The ninth Summit of the Americas took place in California's biggest city from June 6 to 10. The aim of the summit, first held in 1994, is to bring together political, social and economic leaders from across the Americas and the Caribbean to discuss the future of the region. This year's event was mired in controversy with the exclusion of the three national leaders.
"There was undoubtedly tension in the plenary due to the absence of several heads of state. A tension that reflects the ideological compass that today guides Latin America, and that will make it difficult, at least in the short term, for the US to regain its influence in the region," said Joshua Cespedes, a Venezuelan political scientist based in Chile.

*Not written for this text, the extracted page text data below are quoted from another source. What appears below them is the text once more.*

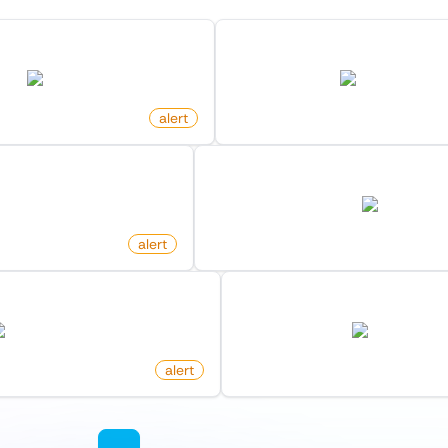
 In Frontpage On Reddit
New Commit On Github Re
reddit.com
github.com
o
alert
by
monitoro
Post On Hacker News
New Offer For Search On Fa
combinator.com
facebook.co
alert
by
monitoro
y Maker On Product Hunt
New Product By Hunter O
producthunt.com
producthunt.c
alert
by
monitoro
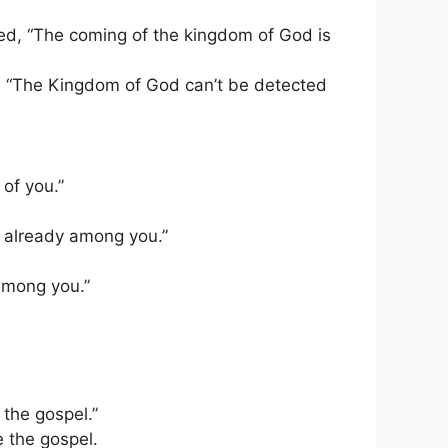
d, “The coming of the kingdom of God is
, “The Kingdom of God can’t be detected
 of you.”
s already among you.”
 among you.”
 the gospel.”
e the gospel.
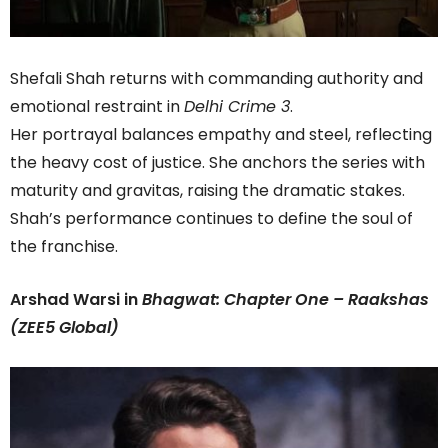
Shefali Shah returns with commanding authority and
emotional restraint in
Delhi Crime 3
.
Her portrayal balances empathy and steel, reflecting
the heavy cost of justice. She anchors the series with
maturity and gravitas, raising the dramatic stakes.
Shah’s performance continues to define the soul of
the franchise.
Arshad Warsi in
Bhagwat: Chapter One – Raakshas
(ZEE5 Global)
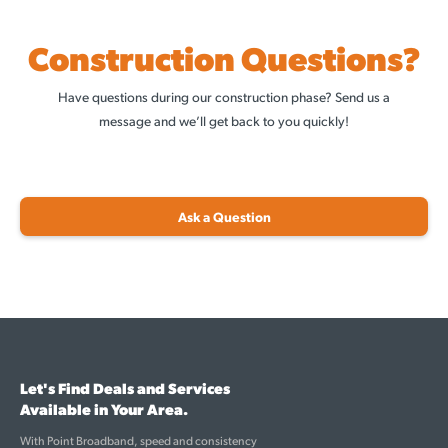
Construction Questions?
Have questions during our construction phase? Send us a
message and we’ll get back to you quickly!
Ask a Question
Let's Find Deals and Services
Available in Your Area.
With Point Broadband, speed and consistency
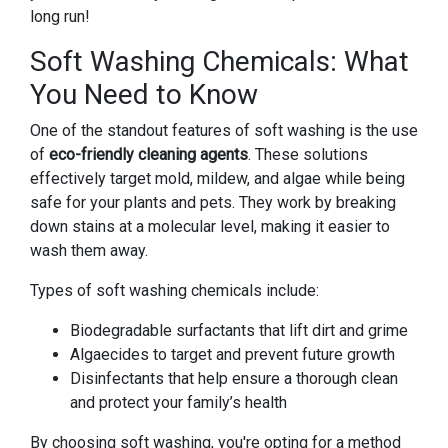
long run!
Soft Washing Chemicals: What
You Need to Know
One of the standout features of soft washing is the use
of
eco-friendly cleaning agents
. These solutions
effectively target mold, mildew, and algae while being
safe for your plants and pets. They work by breaking
down stains at a molecular level, making it easier to
wash them away.
Types of soft washing chemicals include:
Biodegradable surfactants that lift dirt and grime
Algaecides to target and prevent future growth
Disinfectants that help ensure a thorough clean
and protect your family’s health
By choosing soft washing, you're opting for a method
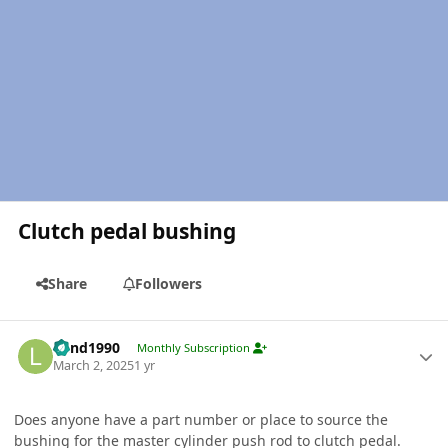
Clutch pedal bushing
Share
Followers
Author stats
Lund1990
Monthly Subscription
March 2, 2025
1 yr
Does anyone have a part number or place to source the
bushing for the master cylinder push rod to clutch pedal.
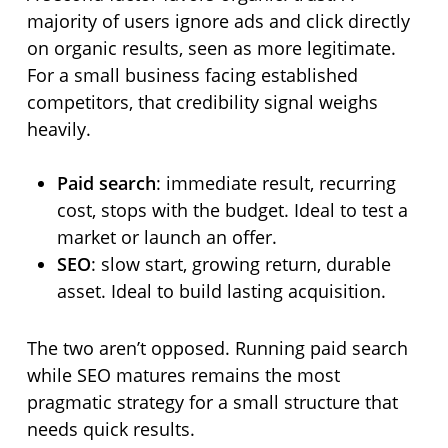
majority of users ignore ads and click directly
on organic results, seen as more legitimate.
For a small business facing established
competitors, that credibility signal weighs
heavily.
Paid search
: immediate result, recurring
cost, stops with the budget. Ideal to test a
market or launch an offer.
SEO
: slow start, growing return, durable
asset. Ideal to build lasting acquisition.
The two aren’t opposed. Running paid search
while SEO matures remains the most
pragmatic strategy for a small structure that
needs quick results.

The hosts excluded Venezuela's Nicolas Maduro, Nicaragua's Daniel Ortega and Cuba's Miguel Diaz-Canel.
"Mexico's President Andres Manuel Lopez Obrador led a movement to boycott the summit, seconded by other countries, because of the non-invitation of Cuba, Nicaragua, and Venezuela," said Pedro Carmona, a former Venezuelan opposition leader who teaches at the Sergio Arboleda University in Bogota, Colombia. "The reason given by the US was that countries whose actions do not respect democracy should not be invited."

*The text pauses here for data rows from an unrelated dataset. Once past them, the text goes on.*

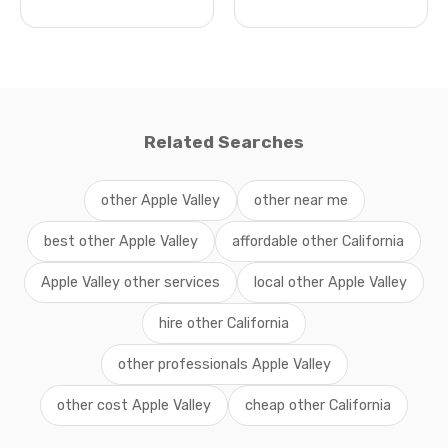
Related Searches
other Apple Valley
other near me
best other Apple Valley
affordable other California
Apple Valley other services
local other Apple Valley
hire other California
other professionals Apple Valley
other cost Apple Valley
cheap other California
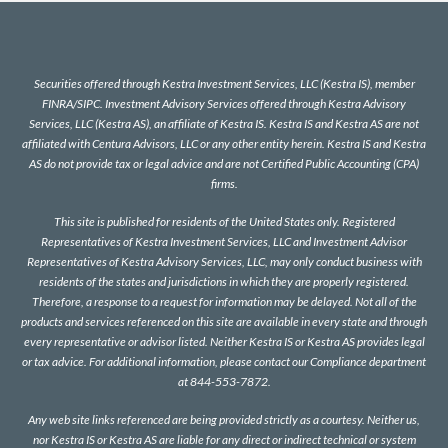
Securities offered through Kestra Investment Services, LLC (Kestra IS), member
FINRA
/
SIPC
. Investment Advisory Services offered through Kestra Advisory
Services, LLC (Kestra AS), an affiliate of Kestra IS. Kestra IS and Kestra AS are not
affiliated with Centura Advisors, LLC or any other entity herein. Kestra IS and Kestra
AS do not provide tax or legal advice and are not Certified Public Accounting (CPA)
firms.
This site is published for residents of the United States only. Registered
Representatives of Kestra Investment Services, LLC and Investment Advisor
Representatives of Kestra Advisory Services, LLC, may only conduct business with
residents of the states and jurisdictions in which they are properly registered.
Therefore, a response to a request for information may be delayed. Not all of the
products and services referenced on this site are available in every state and through
every representative or advisor listed. Neither Kestra IS or Kestra AS provides legal
or tax advice. For additional information, please contact our Compliance department
at 844-553-7872.
Any web site links referenced are being provided strictly as a courtesy. Neither us,
nor Kestra IS or Kestra AS are liable for any direct or indirect technical or system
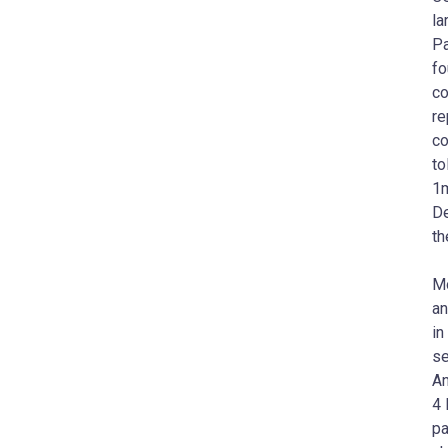
la
Pa
fo
co
re
co
to
1m
De
th
Mo
an
in
se
An
4 
pa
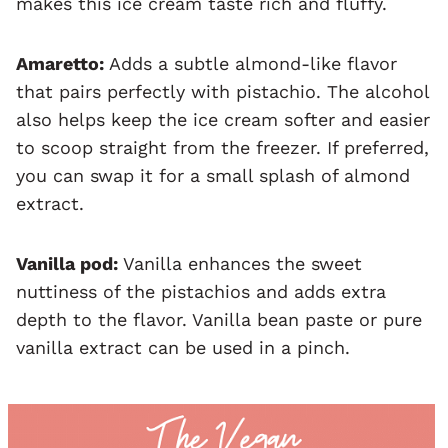
makes this ice cream taste rich and fluffy.
Amaretto:
Adds a subtle almond-like flavor
that pairs perfectly with pistachio. The alcohol
also helps keep the ice cream softer and easier
to scoop straight from the freezer. If preferred,
you can swap it for a small splash of almond
extract.
Vanilla pod:
Vanilla enhances the sweet
nuttiness of the pistachios and adds extra
depth to the flavor. Vanilla bean paste or pure
vanilla extract can be used in a pinch.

Argentine President Alberto Fernandez, acting as the head of the Community of Latin American and Caribbean States, assumed the role of spokesperson for those not invited and criticized US President Joe Biden for the exclusions.
"We would definitely have wanted another (type of) Summit of the Americas. The silence of those who were absent challenges us," Fernandez said in a speech at the summit.
Amid the ill-feeling at the summit, the US put forward a migration policy for the region. Washington promised to deliver aid and foster development in the Northern Triangle, which encompasses Guatemala, Honduras and El Salvador. Hundreds of thousands of migrants from these countries each year seek entry to the US via Mexico. In 2021, more than 1.7 million migrants were detained by US authorities at the southern border with Mexico.
"It is a positive response, although not sufficient for the migratory crisis facing our continent from north to south," Cespedes said.
Still, many analysts in the region are skeptical of the promises made during the Los Angeles summit.
"I am very skeptical of this type of summits and meetings … because despite the good intentions, little is formalized for the purpose of implementing policies that, in some way, allow for an improvement in the quality of life of the people," said Ramon Abasolo, a lawyer and political analyst in Lima, Peru.
The writer is a freelance journalist for China Daily.